In our Year 3 in Review, we reflected on HRSA/MCHB’s strategic paradigm “Accelerate Upstream Together”. Let’s take a deeper dive into what we’re doing at the LCIRN around each of these topics, starting with “accelerate”.

Accelerate means to work faster to improve MCH outcomes and eliminate disparities. At the LCIRN we are approaching this in three ways.

  1. Making the switch from describing to intervening.

As researchers, we want to understand as much as possible about the processes that lead to healthy development and the ways that they can get off track. While observational epidemiological studies are invaluable, multiple studies that describe, essentially, the same associations are of limited use, and at a certain point we have to stop describing and start intervening. Process studies are still a part of our research portfolio – but only with a view to developing an intervention that can bring about an improvement in health status at individual and population levels. Making this switch is not easy.  Observational studies are quicker and frankly easier to perform. Planning, developing, designing, piloting and fielding a new intervention can take years, and can appear daunting to a new researcher whose research output is being closely monitored. Fortunately, we have senior investigators in the network who have experienced this path and are willing to provide mentorship to our scholars and junior researchers, as well as advocating for greater recognition of the work of intervention development in the faculty review process.

Join Us: Please consider advocating at your own institution for increased recognition of faculty effort in intervention development, especially interventions that are to be delivered in community settings and have a focus on health equity.
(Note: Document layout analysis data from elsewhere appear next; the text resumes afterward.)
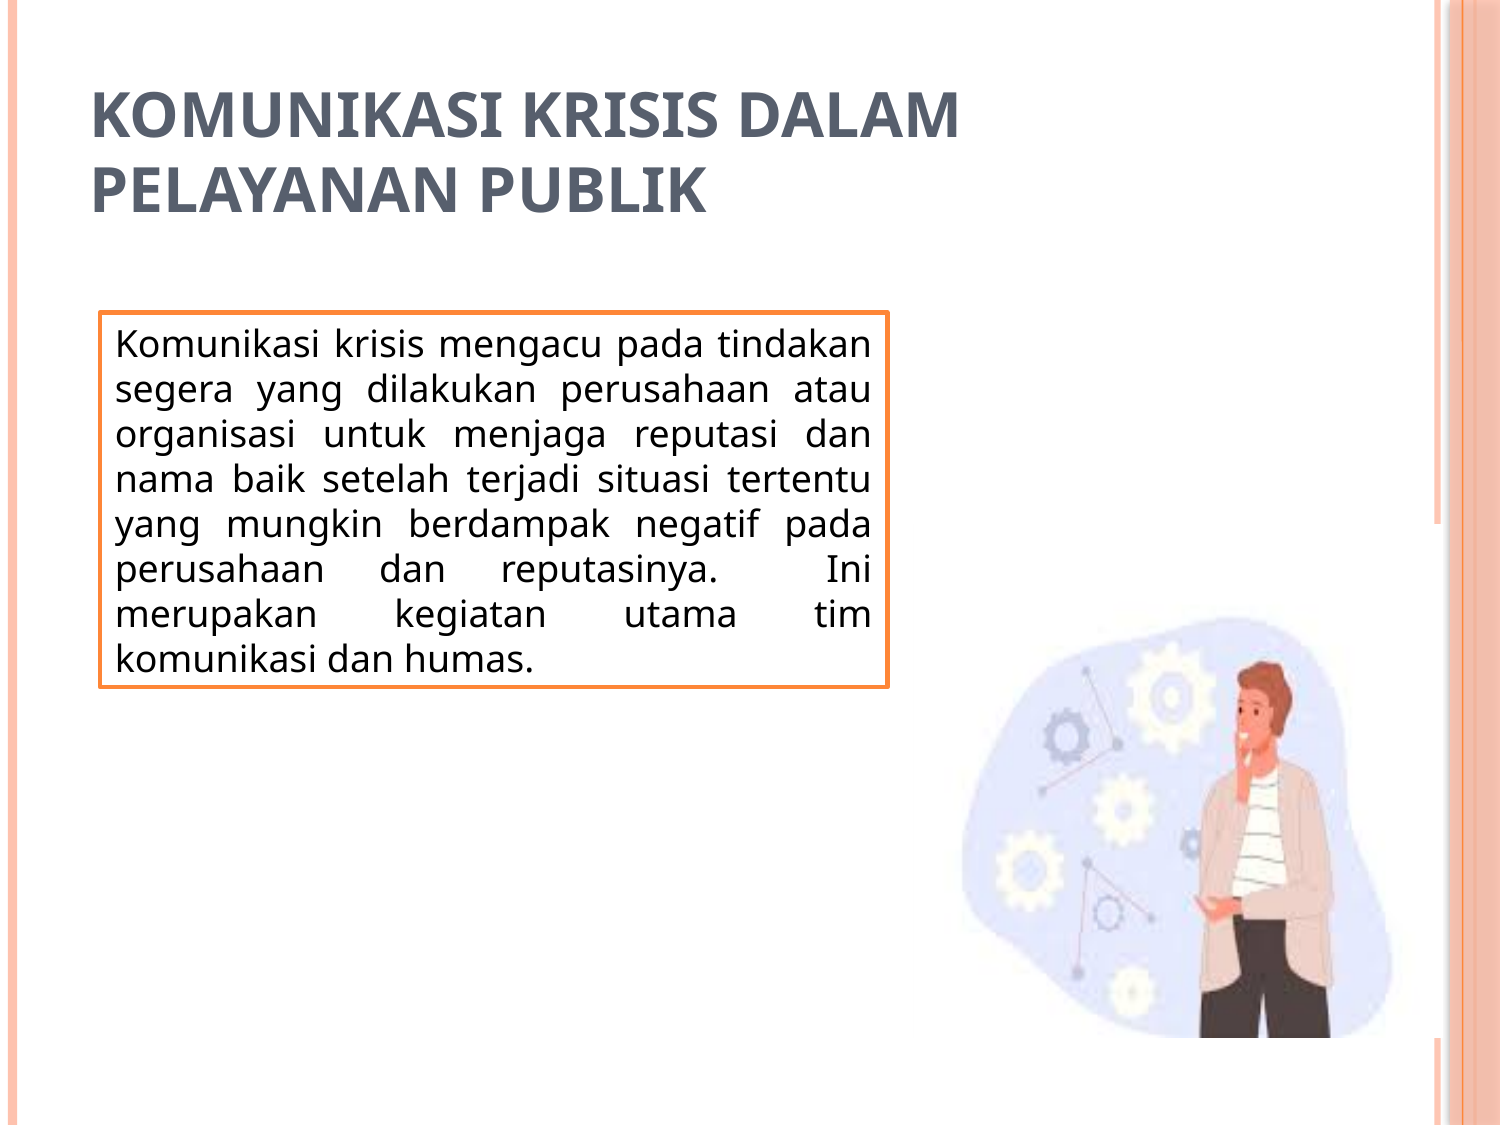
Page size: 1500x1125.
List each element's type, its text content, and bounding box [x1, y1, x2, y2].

text_box Komunikasi krisis mengacu pada tindakan segera yang dilakukan perusahaan atau organisasi untuk menjaga reputasi dan nama baik setelah terjadi situasi tertentu yang mungkin berdampak negatif pada perusahaan dan reputasinya. Ini merupakan kegiatan utama tim komunikasi dan humas. [98, 310, 890, 689]
title Komunikasi Krisis dalam Pelayanan Publik [75, 45, 1300, 233]
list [911, 523, 1443, 1039]
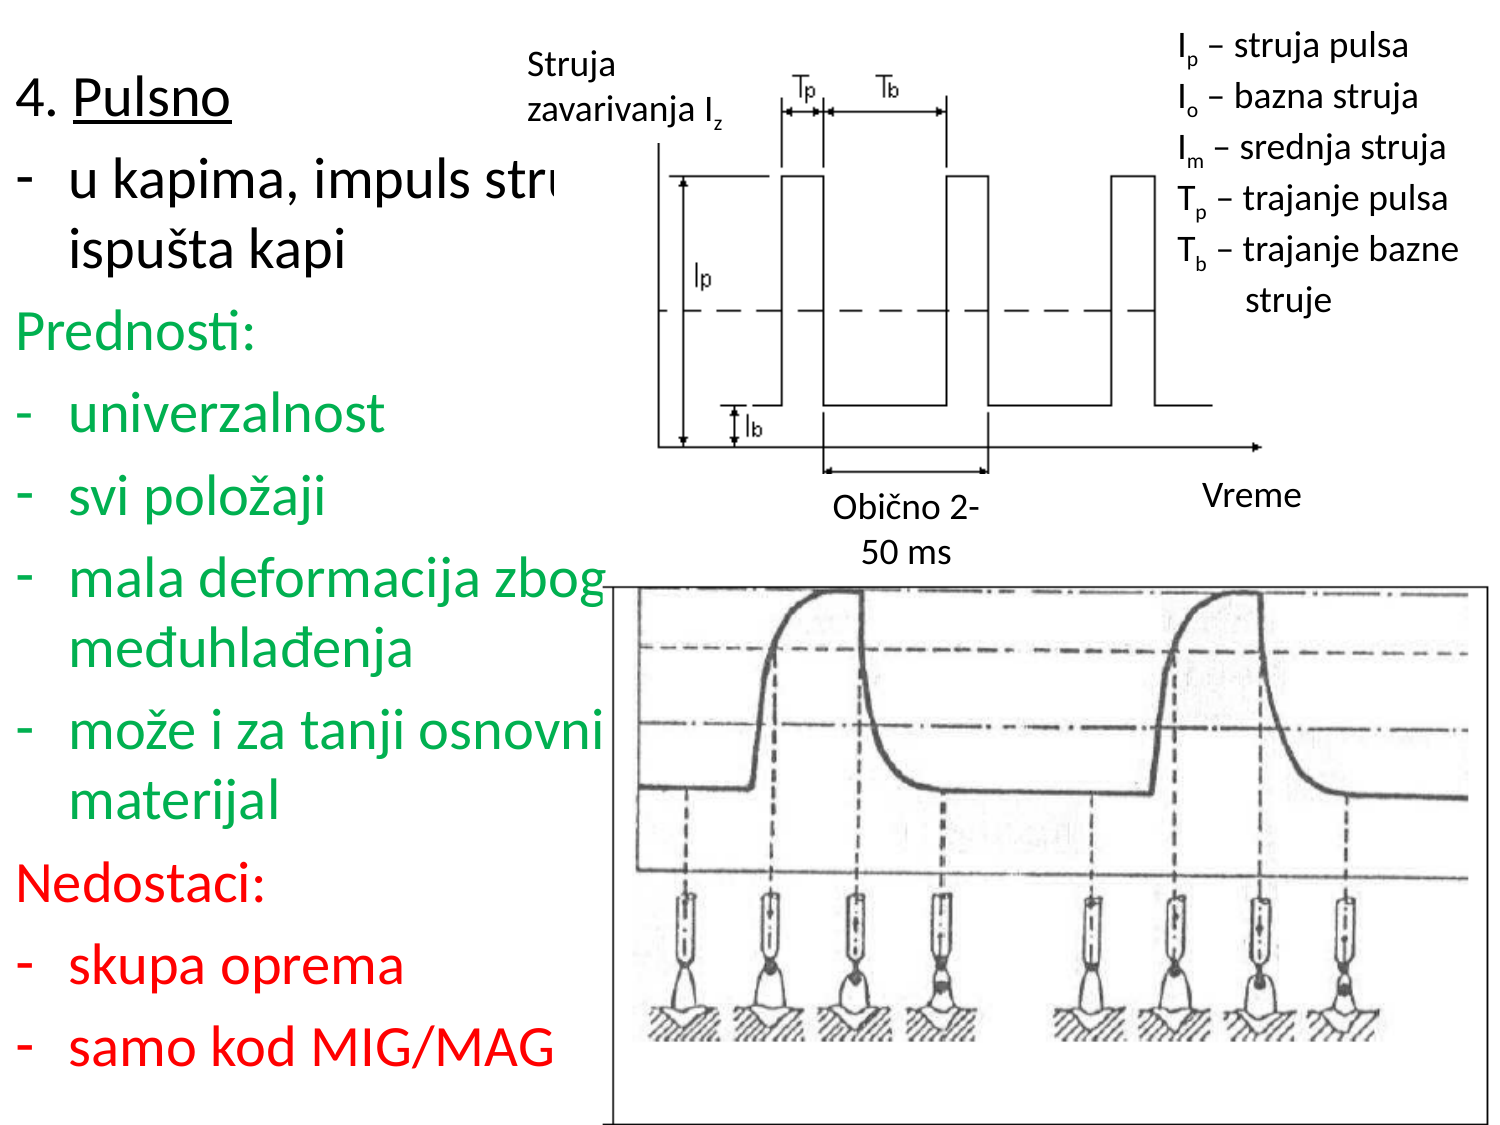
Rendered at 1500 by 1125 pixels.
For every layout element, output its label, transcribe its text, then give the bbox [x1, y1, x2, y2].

text_box Ip – struja pulsa Io – bazna struja Im – srednja struja Tp – trajanje pulsa Tb – trajanje bazne struje [1162, 12, 1488, 328]
text_box Struja zavarivanja Iz [512, 31, 750, 143]
picture [602, 574, 1500, 1125]
picture [554, 62, 1463, 532]
text_box Obično 2-50 ms [812, 541, 1000, 573]
list 4. Pulsno u kapima, impuls struje ispušta kapi Prednosti: - univerzalnost svi položaji mala deformacija zbog međuhlađenja može i za tanji osnovni materijal Nedostaci: skupa oprema samo kod MIG/MAG [0, 50, 638, 1088]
  1. Funding Pilot Studies

The LCIRN has made a commitment to devote a portion of our funding to supporting pilot studies that hold real promise for the development of new approaches to interventions. These pilot studies are being conducted by our LCIRN node members, who are mid-level or senior researchers testing an intervention in preparation for applying for funding for a larger study; and by our LCIRN Scholars, a group of early-career intervention researchers. Scholar Dr. Keisha Wint, for example, is piloting an intervention designed to help preschool teachers support children when they grieve. 

  1. Stacking and Bundling Effective Interventions

This approach takes interventions that already have a strong evidence base and links them together through an integrated delivery system to a targeted population such that the overall impact is greater than that of any one intervention alone. Drs. Michael Msall and Susan Hintz are developing the “Success After Prematurity” node around this concept – identifying and scaffolding existing interventions, then filling in the gaps, to ensure that low-income families of preemies have access to the resources and interventions they need to give their children the best opportunities for development.

Bundled interventions may be particularly effective when they address social determinants of health – e.g., Dr. Adam Schickedanz, leader of the LCIRN Adversity, Adaptation and Resilience Node has been studying the impact of medical-financial partnerships as a way to improve child and family health. Mark Feinberg, leader of the Family Health Development Node is studying new ways to couple his evidence-based co-parenting intervention, Family Foundations, with financial coaching.